Government Plan To Replace Coal Use Welcomed, But Concerns Remain
Coal Action Network Aotearoa today gave a cautious welcome to the Government's announcement of a $70 million investment to increase electrification of industrial and process heat in the lower South Island.
"Continued mining and burning of coal and other fossil fuels in the midst of a climate crisis is criminal," said Tim Jones of Coal Action Network Aotearoa. "So we welcome the news that the Government is making a commitment to replace coal-burning heat plant in the South Island with renewable sources of energy."
"However, major concerns remain. Firstly, we have too many cows, polluting too much water and using way too much synthetic fertiliser - all of which is a major contributor to the country's greenhouse gas emissions.
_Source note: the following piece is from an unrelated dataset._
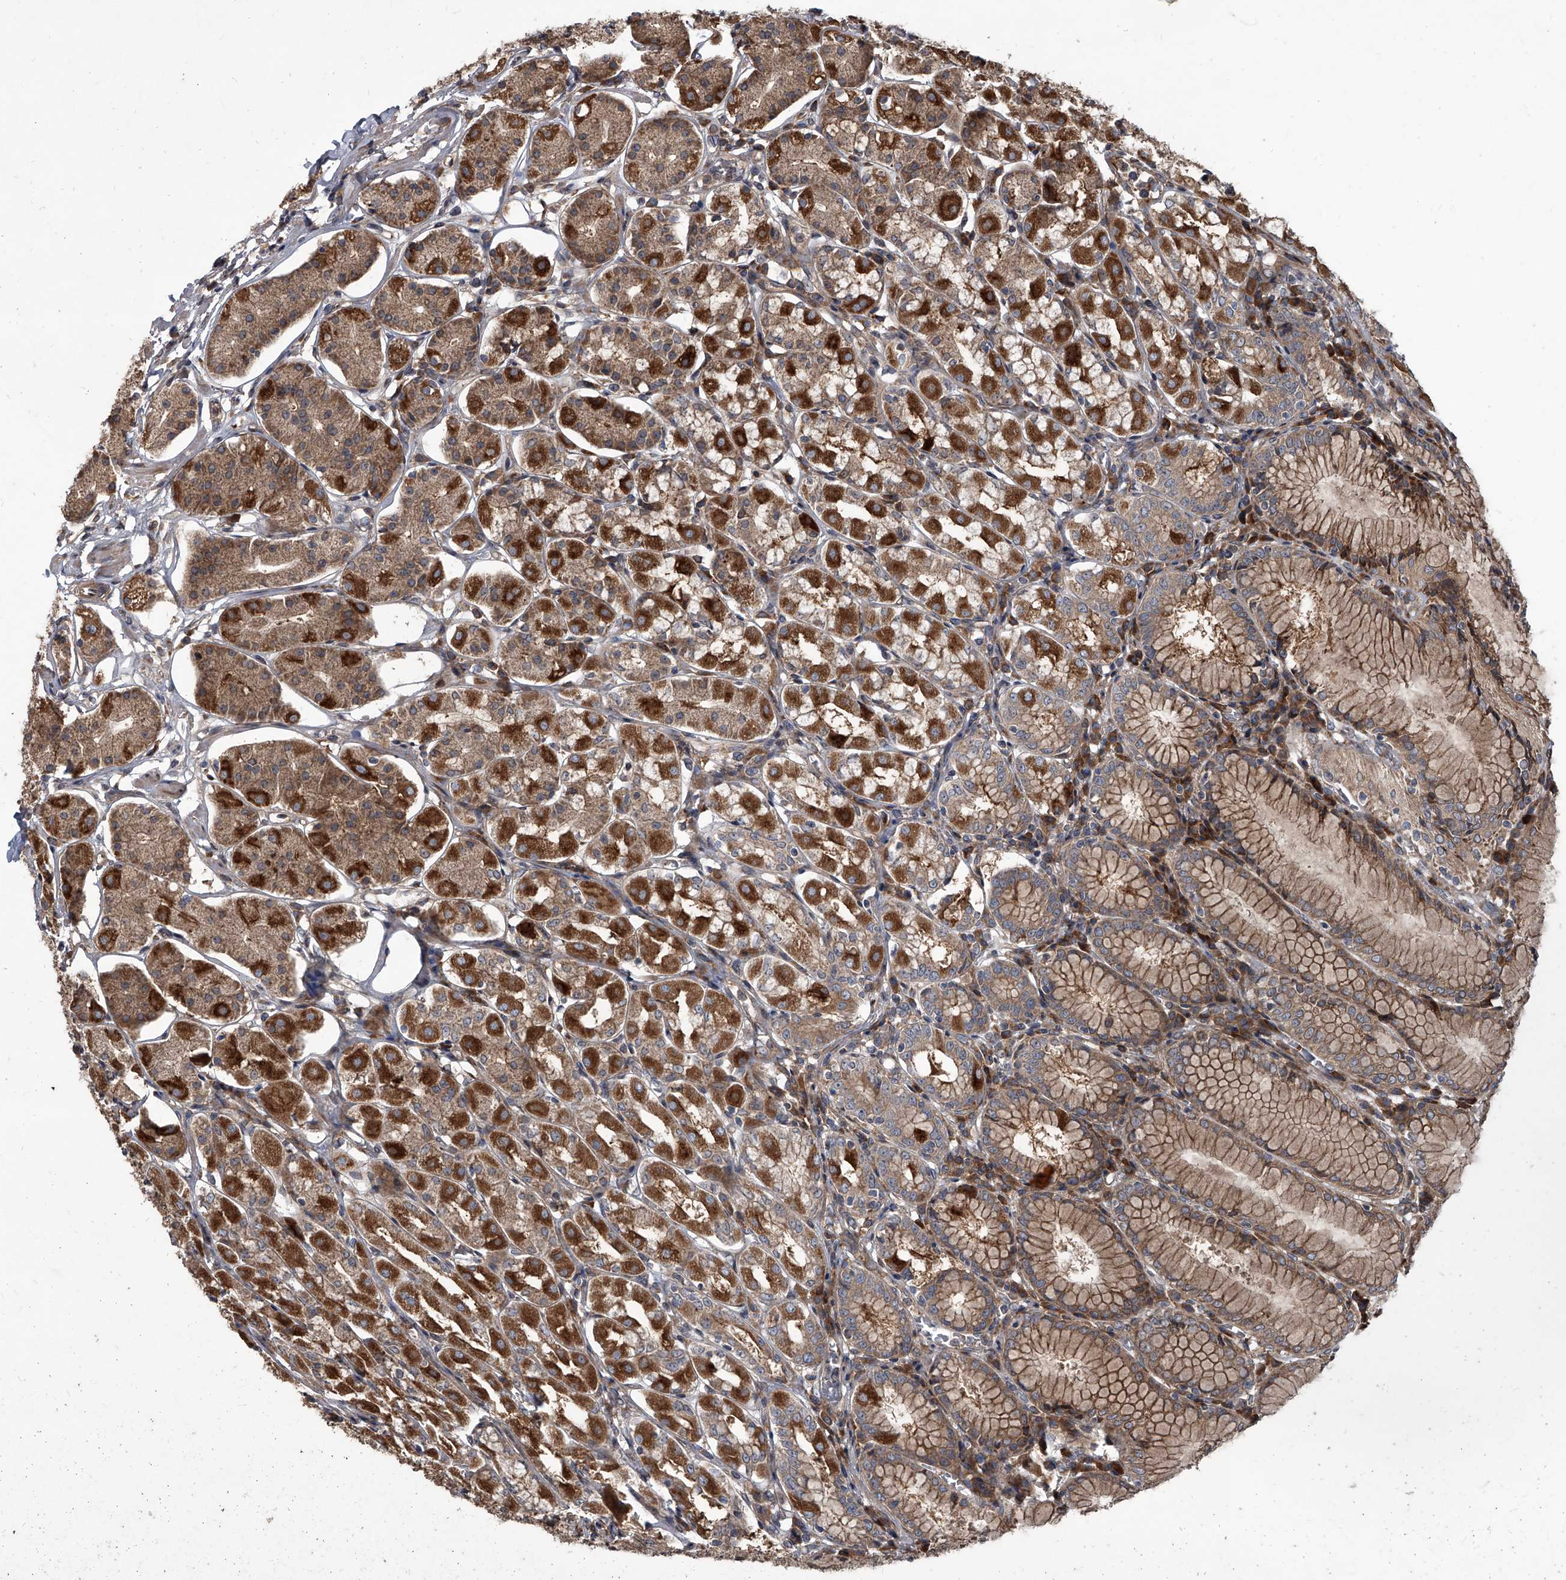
{"staining": {"intensity": "strong", "quantity": "25%-75%", "location": "cytoplasmic/membranous"}, "tissue": "stomach", "cell_type": "Glandular cells", "image_type": "normal", "snomed": [{"axis": "morphology", "description": "Normal tissue, NOS"}, {"axis": "topography", "description": "Stomach, lower"}], "caption": "IHC (DAB (3,3'-diaminobenzidine)) staining of unremarkable human stomach displays strong cytoplasmic/membranous protein staining in approximately 25%-75% of glandular cells. Immunohistochemistry (ihc) stains the protein of interest in brown and the nuclei are stained blue.", "gene": "EVA1C", "patient": {"sex": "female", "age": 56}}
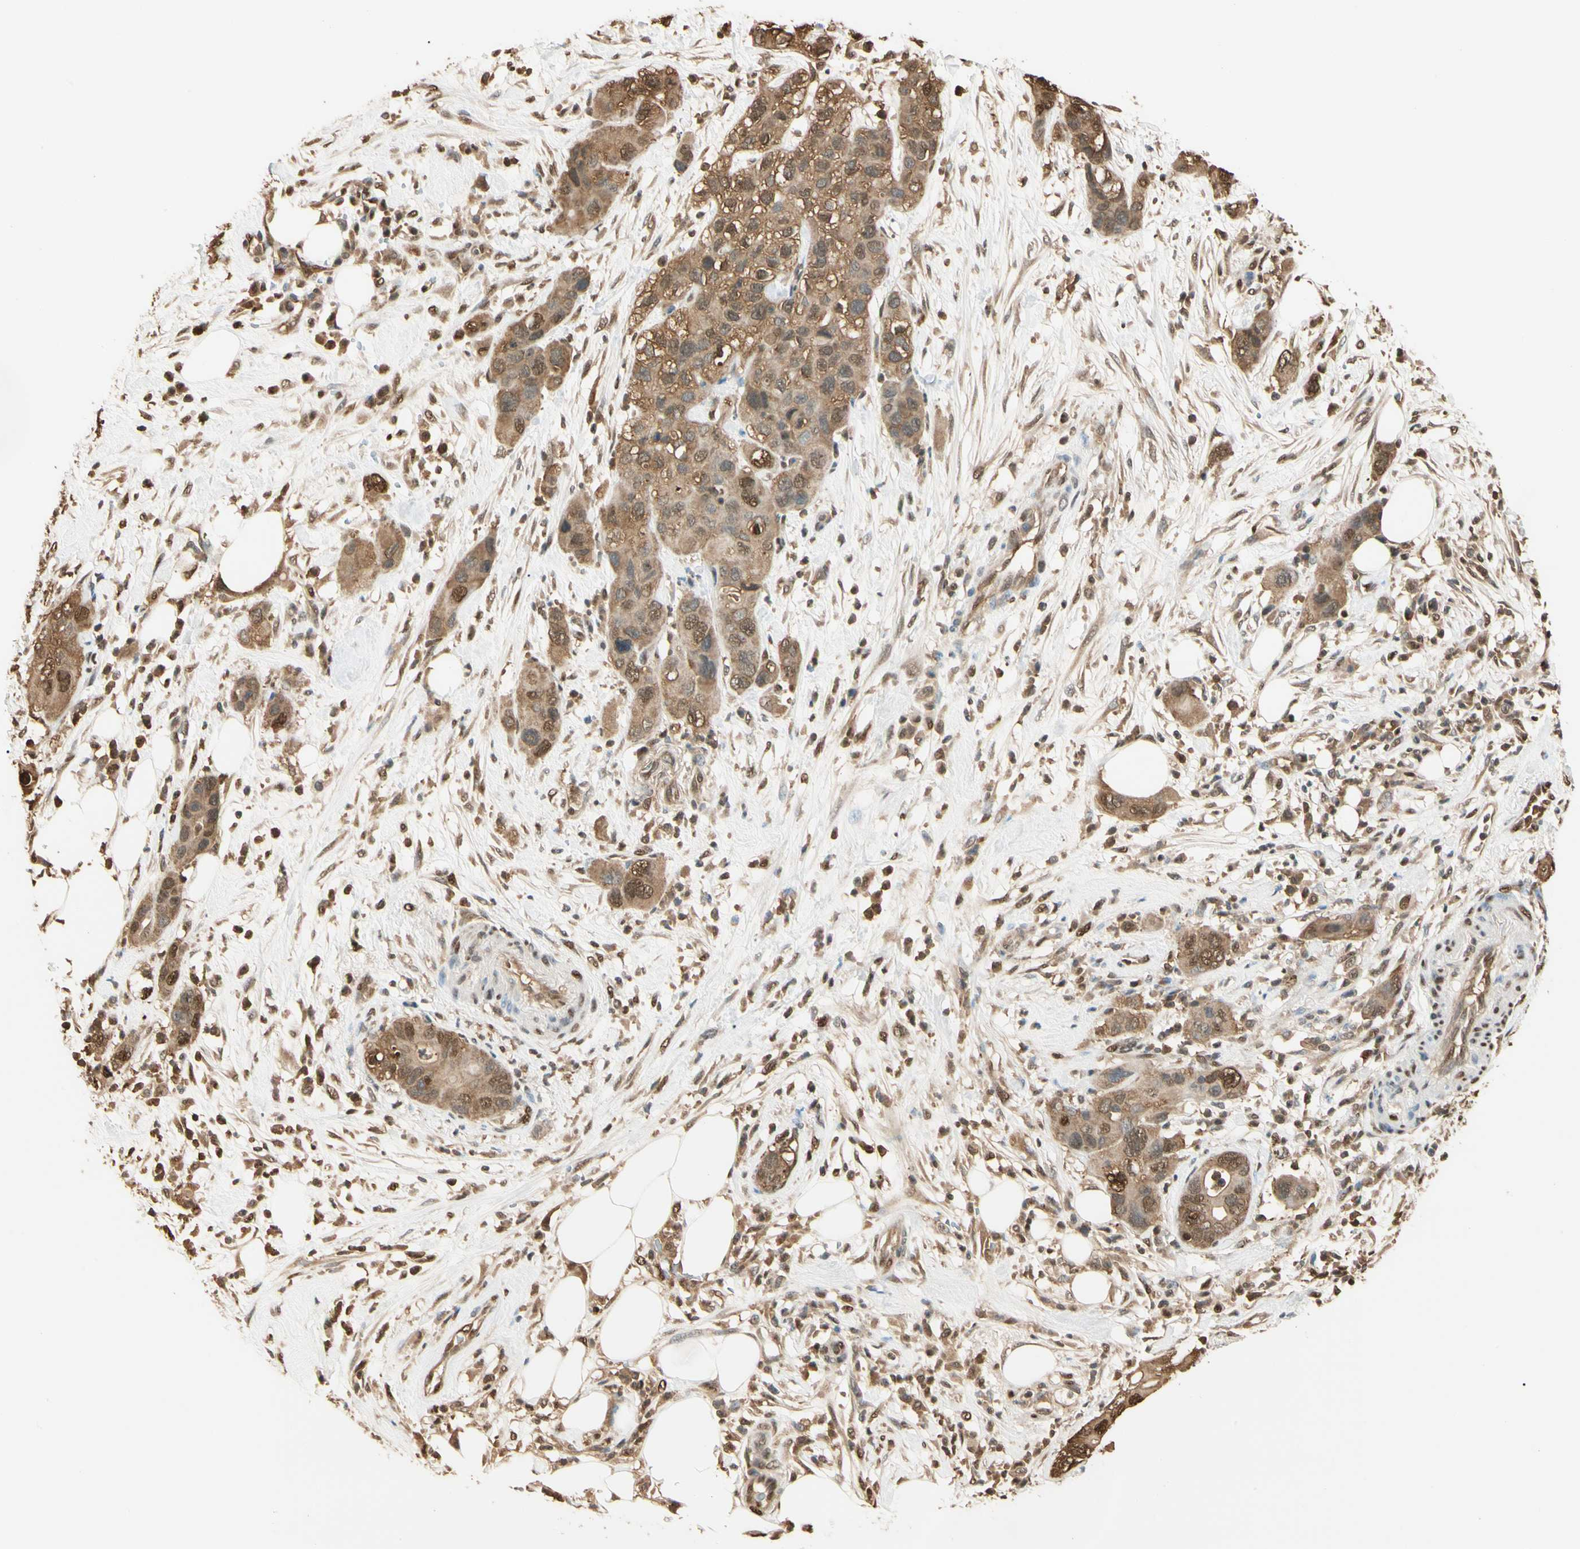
{"staining": {"intensity": "moderate", "quantity": ">75%", "location": "cytoplasmic/membranous,nuclear"}, "tissue": "pancreatic cancer", "cell_type": "Tumor cells", "image_type": "cancer", "snomed": [{"axis": "morphology", "description": "Adenocarcinoma, NOS"}, {"axis": "topography", "description": "Pancreas"}], "caption": "About >75% of tumor cells in human pancreatic cancer (adenocarcinoma) reveal moderate cytoplasmic/membranous and nuclear protein positivity as visualized by brown immunohistochemical staining.", "gene": "PNCK", "patient": {"sex": "female", "age": 71}}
Along with replacing coal, we need to be moving agriculture away from the present industrial dairying model which has done so much harm.
Secondly, using biomass sourced from wood waste is another source of renewable energy provided forests are replanted - and it frees up electricity for other uses. We hope the Government will not neglect the role of sustainably sourced biomass in replacing fossil fuels."
Turning to the Government's announcement of an $30 million investigation into a pumped hydro storage scheme at Lake Onslow, Tim Jones said "We do need more storage so we can shut down Huntly's coal plant, and we shouldn't even be thinking about new gas as backup, but we are being cautious right now because we are unclear about the impacts, including the effect on the Teviot flathead, a highly endangered native galaxiid fish. Also, the water from this scheme must not be used for irrigation to create yet more dairy farms in country that is not suitable for dairying."
"Is it time we stopped mining and burning coal in Aotearoa? Absolutely. But in replacing coal, we need to make sure that we're not creating other environmental problems," said Tim Jones.